Robin wasn’t the only kid we pitied. There was also a boy, I forget his name, who jumped into the sandbox and began playing, and when his mom saw him, she screamed that he was messing up his new shorts. He had to get out and watch us play from the picnic table. He couldn’t even roll around in the grass with us. We eventually went inside to play with him because he couldn’t do much without his mother yelling for him to protect his clothes.
I’m sure some of those memories are made vivid by my enduring love of a good sandbox. Maybe little whats-his-name didn’t get screamed at, maybe his mom was just exasperated. But Robin did change, she was afraid of her mom’s wrath over her clothes.

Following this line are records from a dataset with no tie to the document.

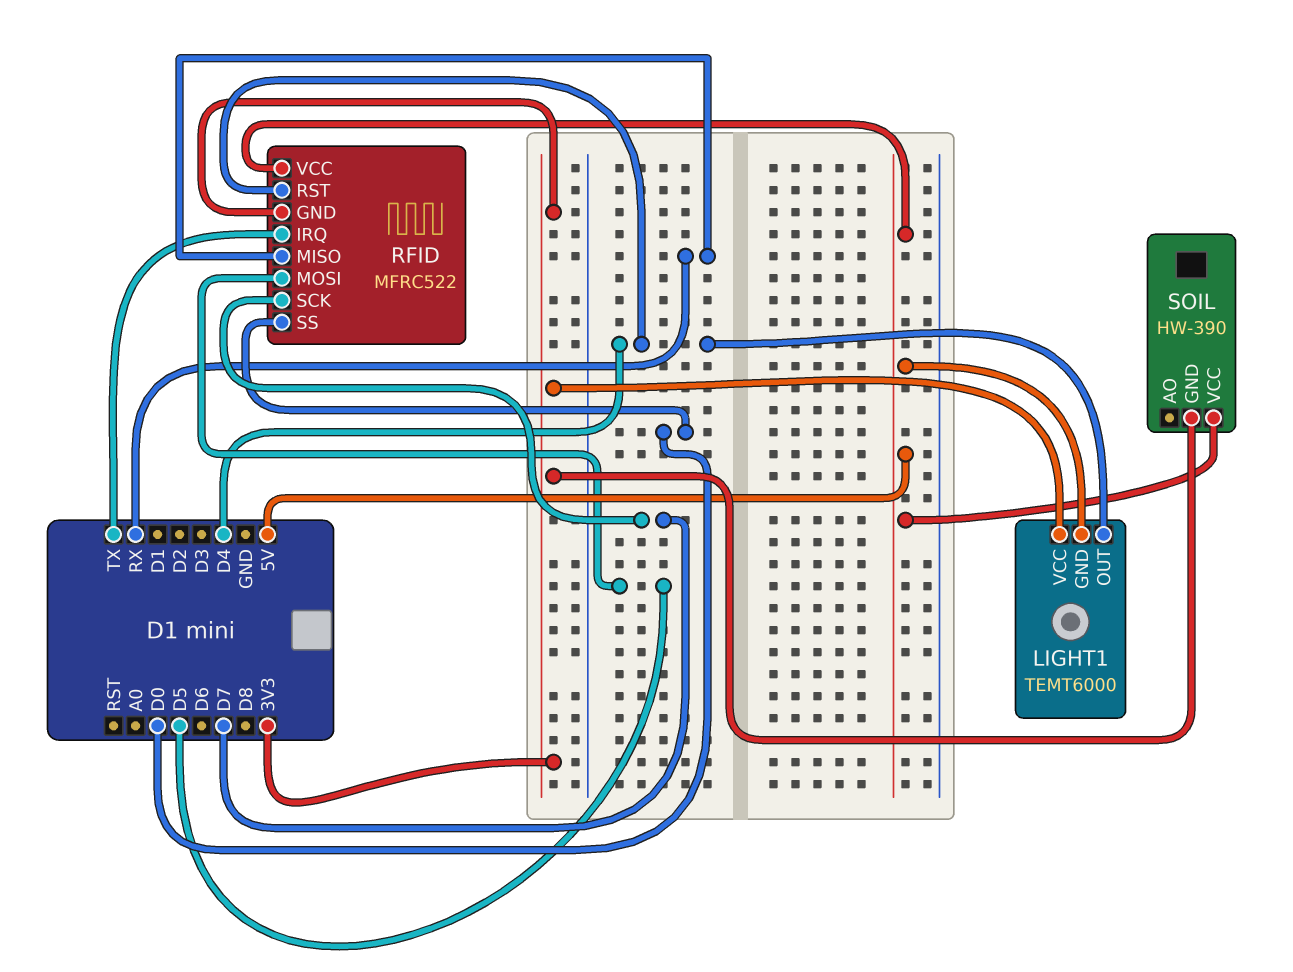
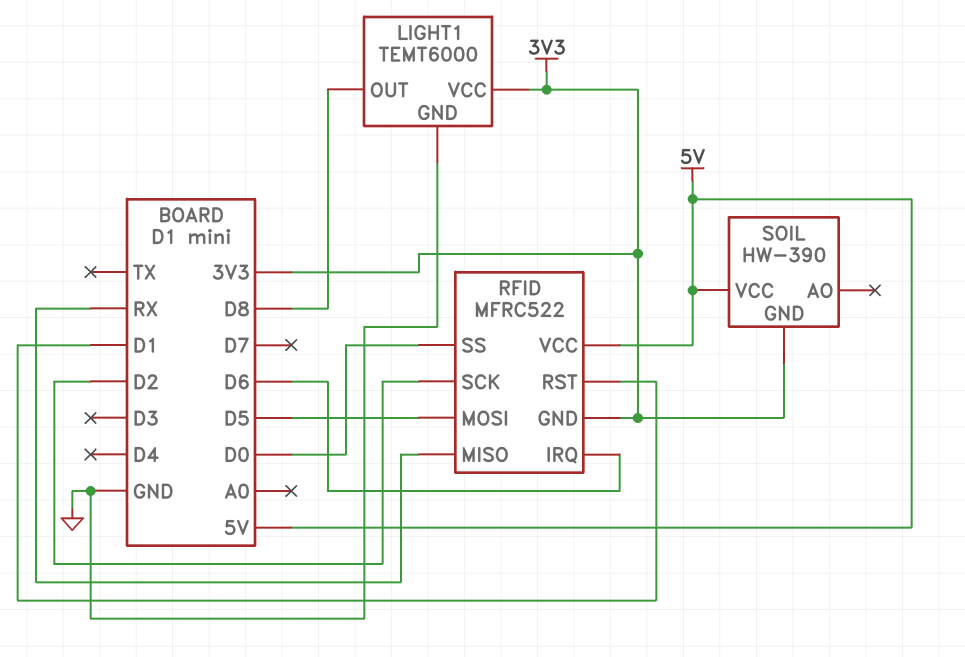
LIGHT1 pin GND: 5V -> GND
LIGHT1 pin OUT: D4 -> D8
RFID pin IRQ: TX -> D6
RFID pin RST: D4 -> D1
RFID pin SCK: D7 -> D2

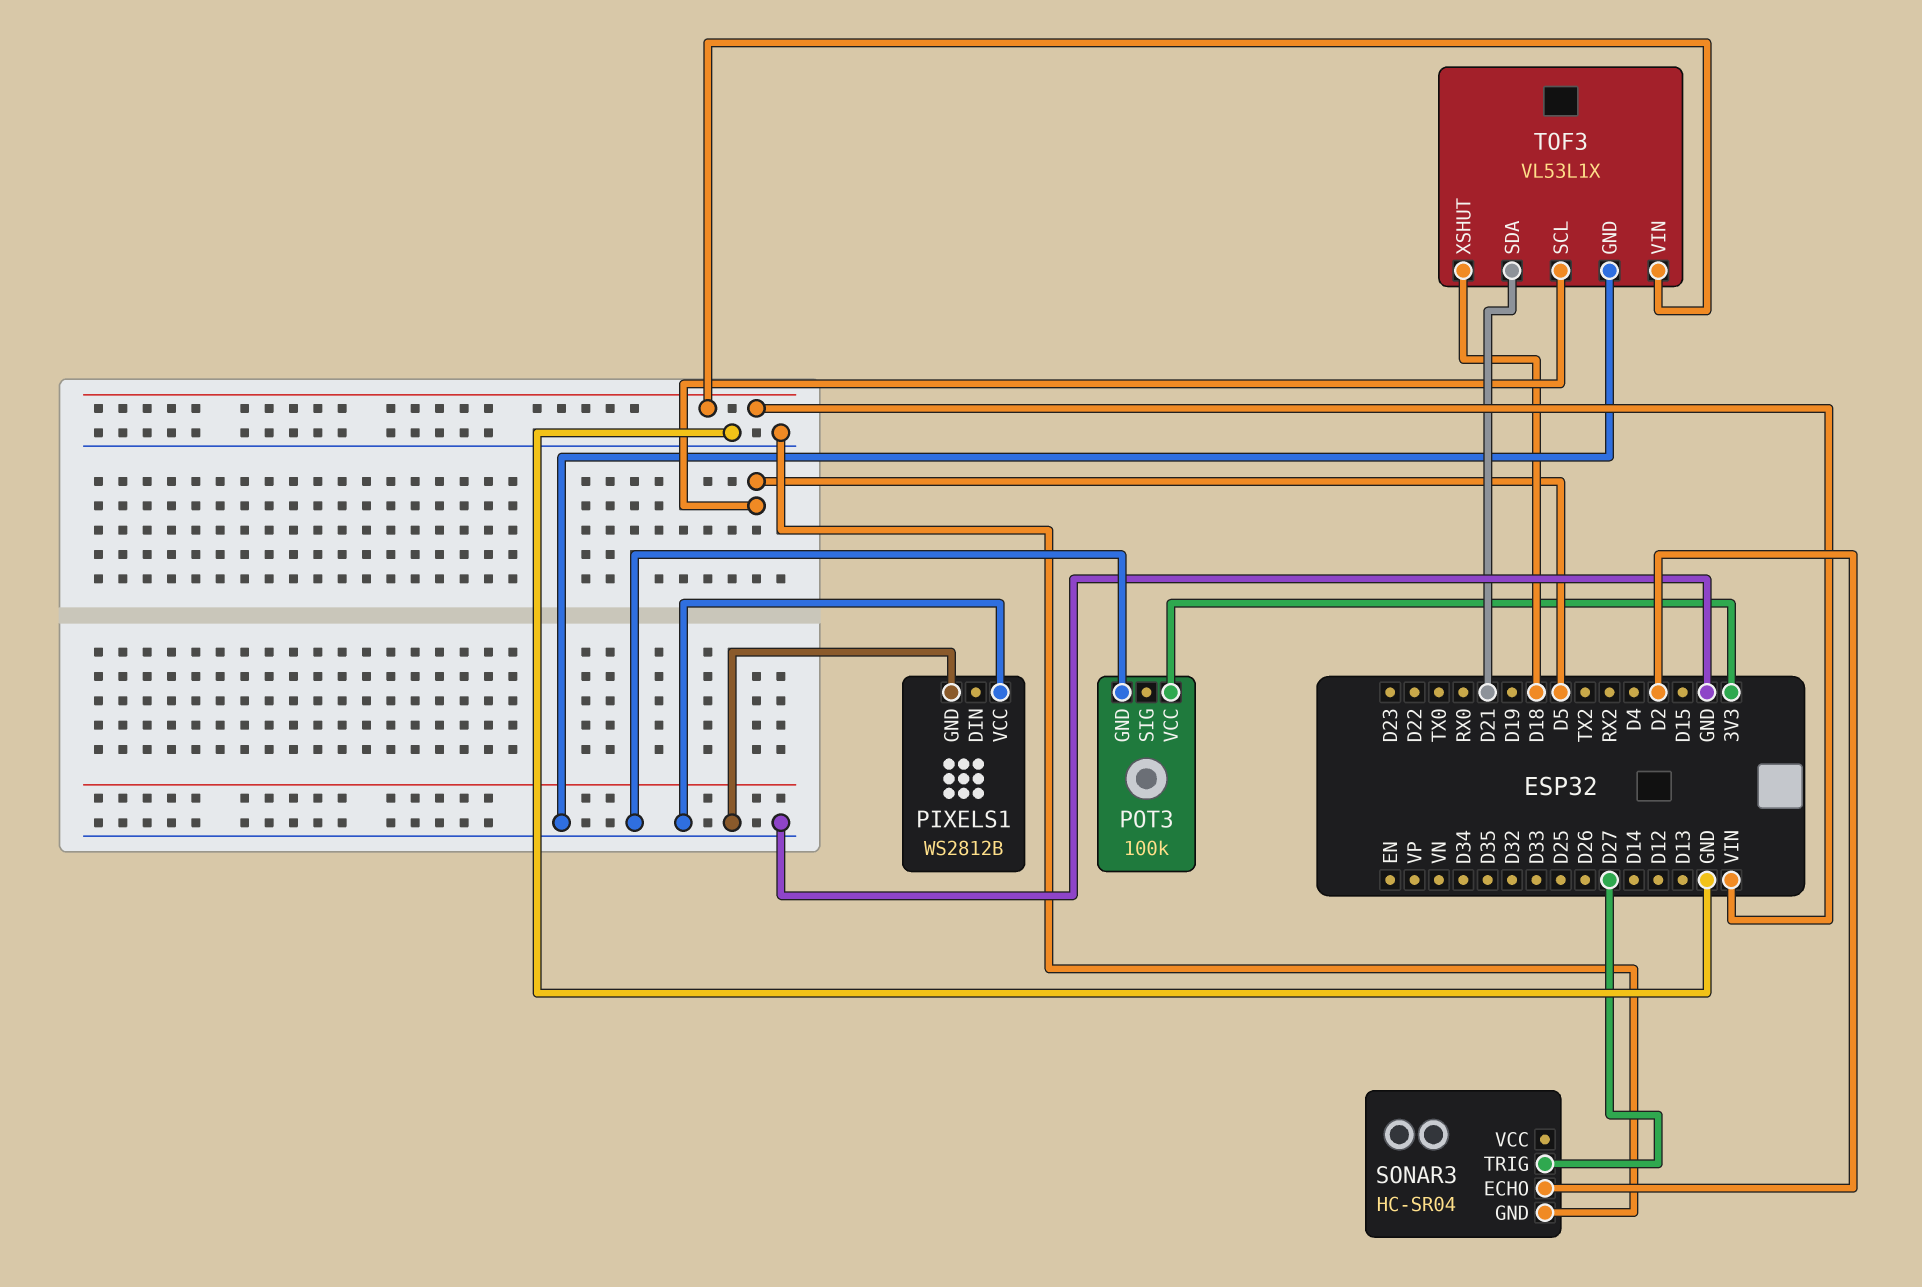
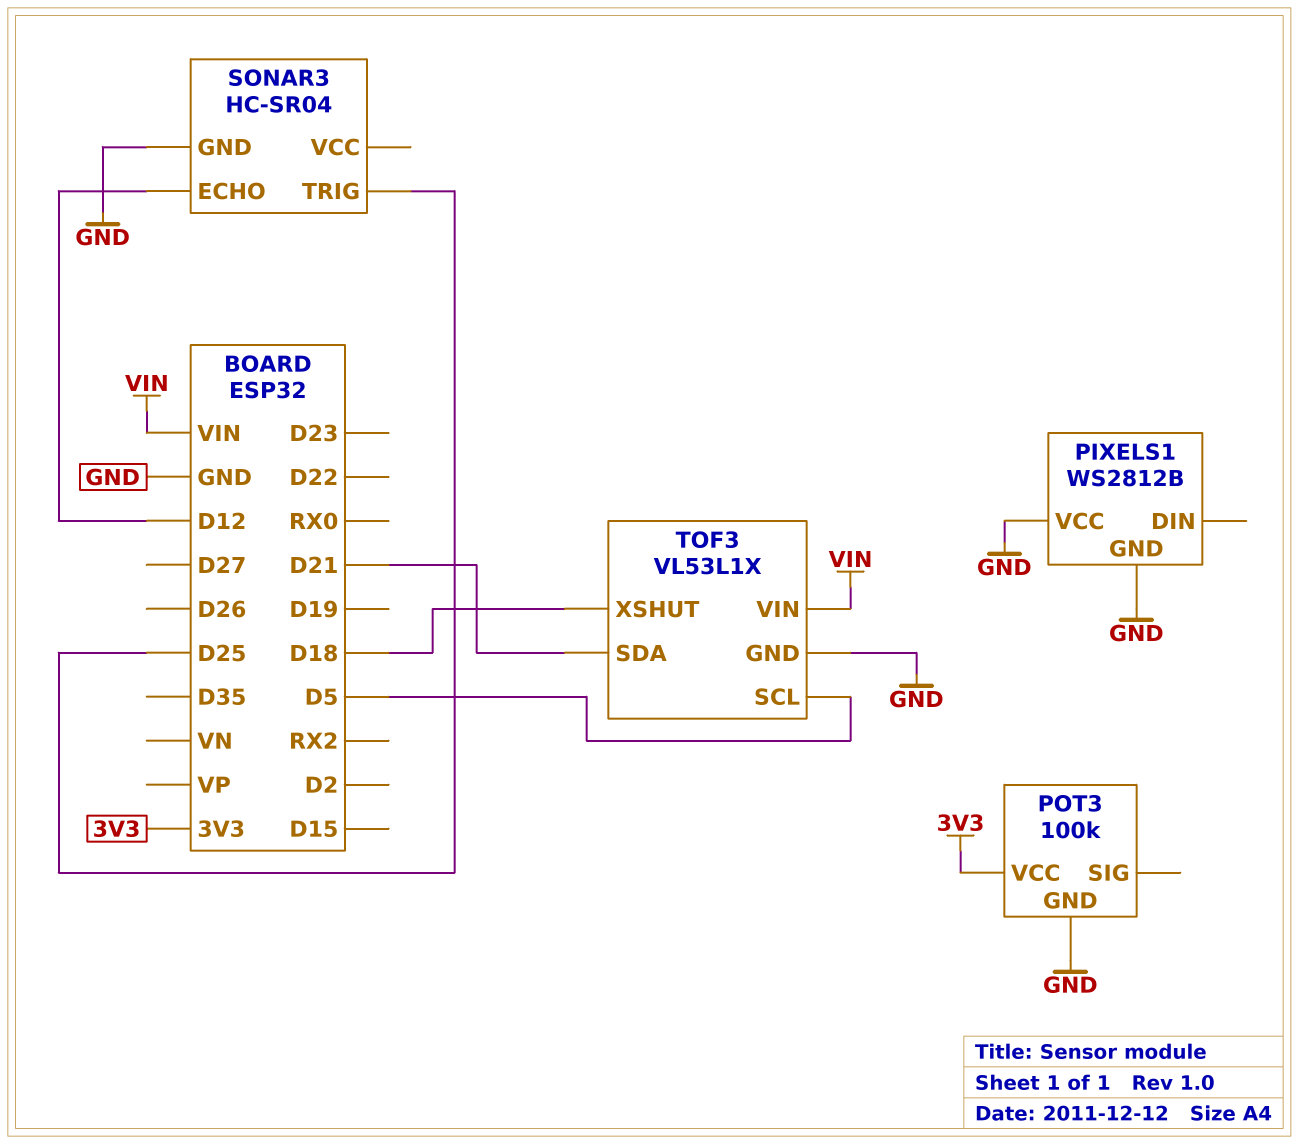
SONAR3 pin ECHO: D2 -> D12
SONAR3 pin TRIG: D27 -> D25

I thought of Robin and Whats-his-name when I took my daughter to the park. We brought shovels and pails, ready for some early Spring digging. When she ventured out of the sandbox and into a mud puddle a nearby mother quickly got my attention, “Your daughter is getting her dress dirty.”
“Yes, thank you, it’s okay.” I said. “It’ll wash.”
I can understand the woman’s concern. The dress my daughter was wearing was a flouncy red dress that looked straight out of Gone with the Wind for toddlers. The black sash was caked with mud and so were the pink sparkle shoes she was wearing. My little Scarlet was one with the earth, her own little “Tara.”
My daughter wears Easter dresses, dress up clothes, satin Christmas dresses and flowing knit gowns that spin like you wouldn’t believe. Some are pink, some are white, some have golden tulle and a few are fancy brands. They are an assortment of hand-me downs, Goodwill finds or Target clearance. I buy them cheap and wash them well. They’ve been crusted in mud, paint, marker and Play-Doh. While my daughter looks precious, her clothes aren’t precious. They are just clothes. None of them cost so much that she can’t wade knee-deep in mud.
My patience has been tested. I once bought her a pretty skirt from a department store clearance rack and still spent a little more than usual. The first day she wore it, she walked through a pile of leaves and it got covered in pine needles and the inky stains of black walnuts. When I complained to my husband (probably sounding like Whats-his-name’s mom) my husband said, “Let that be a lesson: Kid’s get messy.”
So here we are, one month until school gets out for the summer and I’m sizing up her wardrobe, gowns, gowns, Easter dresses and gowns (and a few pairs of shorts for underneath). She will probably ruin them. She will probably destroy them. But at least they were worn, they were loved, they made one little girl happy, dirty and glorious.